O que você está vendo é que, em cada estágio da cadeia de fornecimento, há uma maior consolidação. Portanto, se a Bayer e a Monsanto se fundirem e a Dow e a DuPont se fundirem, mais adiante na linha, é de se esperar mais fusões de empresas de processamento de alimentos que tornem os produtos de marca mais próximos do consumidor final. Eles vão querer consolidar o seu poder de compra, para que não fiquem com falta de troca quando tiverem de pagar preços mais altos às novas empresas maiores e consolidadas que dão suporte à cadeia de suprimentos.

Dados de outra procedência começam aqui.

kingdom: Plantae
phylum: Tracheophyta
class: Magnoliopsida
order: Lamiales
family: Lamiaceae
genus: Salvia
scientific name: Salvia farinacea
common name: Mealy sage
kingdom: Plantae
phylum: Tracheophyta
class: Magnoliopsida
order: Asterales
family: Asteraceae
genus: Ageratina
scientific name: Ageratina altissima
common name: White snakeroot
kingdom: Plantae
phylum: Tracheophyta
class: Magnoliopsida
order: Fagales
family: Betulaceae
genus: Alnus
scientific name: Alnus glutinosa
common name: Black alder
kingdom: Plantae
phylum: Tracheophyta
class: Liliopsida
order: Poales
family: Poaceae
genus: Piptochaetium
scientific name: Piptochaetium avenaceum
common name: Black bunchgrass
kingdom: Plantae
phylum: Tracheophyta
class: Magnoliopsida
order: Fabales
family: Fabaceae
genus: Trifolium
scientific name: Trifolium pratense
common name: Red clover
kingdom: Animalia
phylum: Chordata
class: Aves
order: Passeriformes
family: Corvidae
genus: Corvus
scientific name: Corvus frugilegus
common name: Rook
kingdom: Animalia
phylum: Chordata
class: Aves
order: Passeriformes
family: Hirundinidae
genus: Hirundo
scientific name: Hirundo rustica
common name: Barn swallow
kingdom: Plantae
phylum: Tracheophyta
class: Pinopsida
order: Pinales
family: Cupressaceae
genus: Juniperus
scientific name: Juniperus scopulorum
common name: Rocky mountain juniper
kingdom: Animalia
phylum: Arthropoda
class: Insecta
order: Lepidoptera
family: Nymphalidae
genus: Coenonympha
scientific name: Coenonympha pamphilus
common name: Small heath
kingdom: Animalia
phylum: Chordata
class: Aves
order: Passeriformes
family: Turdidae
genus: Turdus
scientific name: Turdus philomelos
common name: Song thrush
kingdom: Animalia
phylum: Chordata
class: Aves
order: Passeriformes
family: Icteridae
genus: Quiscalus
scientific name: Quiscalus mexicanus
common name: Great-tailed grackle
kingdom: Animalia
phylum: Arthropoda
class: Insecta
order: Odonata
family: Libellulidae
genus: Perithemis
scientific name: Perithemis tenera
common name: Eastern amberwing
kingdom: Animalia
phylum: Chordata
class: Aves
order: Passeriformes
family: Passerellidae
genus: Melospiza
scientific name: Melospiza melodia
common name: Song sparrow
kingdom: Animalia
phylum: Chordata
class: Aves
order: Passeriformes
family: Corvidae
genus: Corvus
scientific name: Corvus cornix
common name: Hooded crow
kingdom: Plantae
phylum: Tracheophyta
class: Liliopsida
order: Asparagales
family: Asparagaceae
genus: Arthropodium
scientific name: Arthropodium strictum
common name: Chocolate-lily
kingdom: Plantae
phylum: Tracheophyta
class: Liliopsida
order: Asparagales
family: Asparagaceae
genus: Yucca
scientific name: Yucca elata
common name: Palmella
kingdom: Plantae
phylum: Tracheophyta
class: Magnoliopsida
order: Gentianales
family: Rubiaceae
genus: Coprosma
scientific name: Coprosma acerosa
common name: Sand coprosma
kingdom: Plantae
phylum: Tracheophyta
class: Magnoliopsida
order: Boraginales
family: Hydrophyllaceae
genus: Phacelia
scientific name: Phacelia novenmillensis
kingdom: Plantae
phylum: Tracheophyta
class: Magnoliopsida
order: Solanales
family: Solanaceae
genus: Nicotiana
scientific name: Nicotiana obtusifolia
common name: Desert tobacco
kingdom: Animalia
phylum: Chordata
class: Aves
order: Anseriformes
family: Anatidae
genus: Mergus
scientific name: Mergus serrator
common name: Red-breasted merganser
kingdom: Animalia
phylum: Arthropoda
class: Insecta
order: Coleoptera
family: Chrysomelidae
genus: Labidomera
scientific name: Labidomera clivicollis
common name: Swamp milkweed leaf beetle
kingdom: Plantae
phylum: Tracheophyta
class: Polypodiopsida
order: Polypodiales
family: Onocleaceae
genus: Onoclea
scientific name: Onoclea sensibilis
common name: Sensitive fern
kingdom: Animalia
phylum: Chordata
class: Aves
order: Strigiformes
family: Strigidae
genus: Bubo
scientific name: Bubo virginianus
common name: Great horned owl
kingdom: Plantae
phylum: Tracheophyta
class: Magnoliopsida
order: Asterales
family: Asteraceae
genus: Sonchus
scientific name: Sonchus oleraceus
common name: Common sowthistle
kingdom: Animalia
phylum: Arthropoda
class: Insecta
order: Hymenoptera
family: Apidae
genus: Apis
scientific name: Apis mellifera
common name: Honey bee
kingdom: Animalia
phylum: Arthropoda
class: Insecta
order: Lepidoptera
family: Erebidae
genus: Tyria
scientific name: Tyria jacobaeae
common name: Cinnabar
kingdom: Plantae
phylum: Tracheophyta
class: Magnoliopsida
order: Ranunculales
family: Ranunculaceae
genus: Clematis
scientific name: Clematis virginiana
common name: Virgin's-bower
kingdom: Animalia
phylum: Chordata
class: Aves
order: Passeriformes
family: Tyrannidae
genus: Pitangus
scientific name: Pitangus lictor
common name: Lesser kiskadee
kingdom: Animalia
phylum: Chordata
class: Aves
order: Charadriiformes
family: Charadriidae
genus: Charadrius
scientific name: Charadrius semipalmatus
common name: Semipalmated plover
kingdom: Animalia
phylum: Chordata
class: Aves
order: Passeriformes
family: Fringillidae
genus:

Em economia, isso é chamado de poder compensatório, onde as fusões em um estágio da cadeia de valor provocam fusões no estágio seguinte e no estágio anterior.

Quais são os maiores desafios e oportunidades que as empresas enfrentam hoje quando se trata de suas operações em cadeias de suprimentos?

Uma coisa que não abordamos é a questão da sustentabilidade na cadeia de suprimentos global – e aqui estou me referindo ao grau em que uma empresa segue políticas que não só são favoráveis à proteção ambiental, mas também levam em conta a saúde, o bem-estar e a segurança dos trabalhadores nas fazendas que abastecem os fornecedores que fornecem a você.

Por exemplo, veja a indústria do óleo de palma. Não há apenas preocupações ambientais e de saúde associadas ao óleo de palma como produto, mas também há preocupações relacionadas à cadeia de suprimentos em torno do bem-estar dos trabalhadores que estão nos campos na Malásia colhendo o óleo de palma. Cada vez mais, consumidores de todos os tipos (mas especialmente Millennials) estão se preocupando com essas considerações – a pegada ambiental e de sustentabilidade das marcas que compram na mercearia.

Isso representa uma oportunidade para as empresas locais de sourcing, pois elas não precisam se explicar no mesmo grau, e ao mesmo tempo, um desafio adicional para as grandes empresas multinacionais que estão fazendo sourcing globalmente.